Lasallians suffer from limited campus space
|January 23, 2011||By David Pagulayan under University|
Lasallians’clamor for space cannot be denied, what with the campus congestion very apparent at the canteens during lunch time or at the SJ Walk during breaks.
Fortunately, the ongoing construction of the Centennial Building and the administration’s plans to extend to the De La Salle Canlubang (DLSC) campus make it clear that the University strives to address the problem of congestion in campus.
Congestion becomes more congested
The problem of congestion refers to the insufficient campus space occupied by a large student population. Strictly speaking, congestion is overcrowding.
DLSU stands on a 54,500-square meter land with a 136,685.98-square meter floor area, consisting of nine classroom buildings and 10 other buildings either for administrative or recreational purposes. A new addition to this list will be the Centennial Building, which is projected to finish by 2012.
However, the DLSU population has been continuously growing, resulting in the present congestion in campus. The enrollment growth rate of DLSU is from AY 2008-2009 to AY 2009-2010 is 27.7 percent, which is quite alarming when put side-by-side with the Philippine’s population growth rate on the same year, 1.96 percent. It only means that the rate by which the University accepts new students is far greater than the rate by which Filipinos reproduce.
Elise Rivero (III, ISJ) continues to yearn for a wider campus. She expresses her disappointment over the construction on the football field, especially since it is the only area in the University with “decent breathing space.”
While this is so, some students like Jerone Cruz (II, AB-PLM) hold a different view on the whole congestion issue. “If ever they can make a better structural format to delineate the loss of scenery, then maybe, it will not be seen as a loss but an improvement of the campus [not only in terms of] infrastructure but also in terms of the students’ exposure to growth.”
In AY 2009-2010, each student had 7.10 square meters for himself or herself, according to the population density of DLSU that time.
Even if the place seems adequate, it still does not address the probem of the students coming to the same place at once. The uneven distribution of classes throughout the day also does not help.
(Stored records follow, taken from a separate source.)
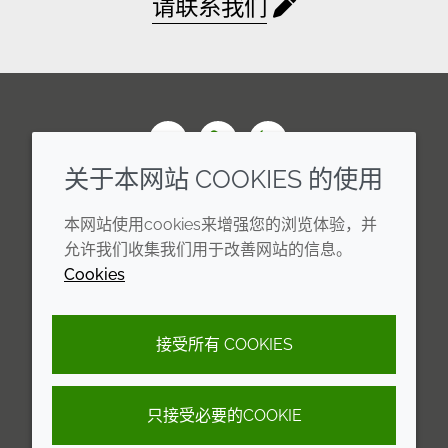
请联系我们
Wechat
Youku
Zhihu
关于本网站 COOKIES 的使用
企业
法律信息
本网站使用cookies来增强您的浏览体验，并
年度报告
条款和条件
允许我们收集我们用于改善网站的信息。
Cookies
可持续发展报告
Cookie 政策
禾大集团
隐私政策
接受所有 COOKIES
可访问性声明
只接受必要的COOKIE
© 2026 Croda International Plc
One clear solution to this problem on space is vertical expansion; hence, Br. Andrew Gonzalez Hall, the tallest education infrastructure in the country, was built. However, this solution yielded side effects. Long lines for the overcrowded elevators greet the students at the lobby of this building. In response, the administration appointed elevator operators.
Apart from this, the usual system of having most, if not all, freshmen classes in Br. Andrew Gonzalez Hall has changed. DLSU President Br. Jun Erguiza FSC clarifies that the freshmen may now have classes in the main campus and the upperclassmen with small class sizes may have their classes at the Andrew building.
Tying up with DLSC is one way of dealing with the issue of congestion. Six of the 50 hectares of DLSC are still unoccupied. Since the campus is located across the Laguna Technopark, it is planned to serve as an extension campus for DLSU’s Colleges of Science, Computer Studies and Engineering.
If these colleges will be transferred to Canlubang, the Taft campus will become less populated. On the downside, DLSU may lose a number of enrollees due to some factors like accessibility. Transportation or lodging will also cost more.
Another solution for the impeding space problem can be the Centennial Building or the Henry Sy, Sr. Hall, which will majorly contribute in decongesting the campus. With 13 floors and a three-storey-high open area, this building will provide Lasallians a total floor area of 40,000 square meters.
Henry Sy, Sr. Hall will benefit more people than the football field did, since the latter was only used for athletes’ practices and Lasallians’ P.E. classes, among others. Erguiza describes the Centennial Building as “a common place where people can learn”.
Conference and seminar rooms, discussion areas for study and research and the University library will be housed in the new building. The Centennial Building is targeted to be finished before the end of the centennial year.
Suzette Maala (II, ECE) finds that the Centennial Building will provide convenience and add to campus development despite the need to sacrifice the football field.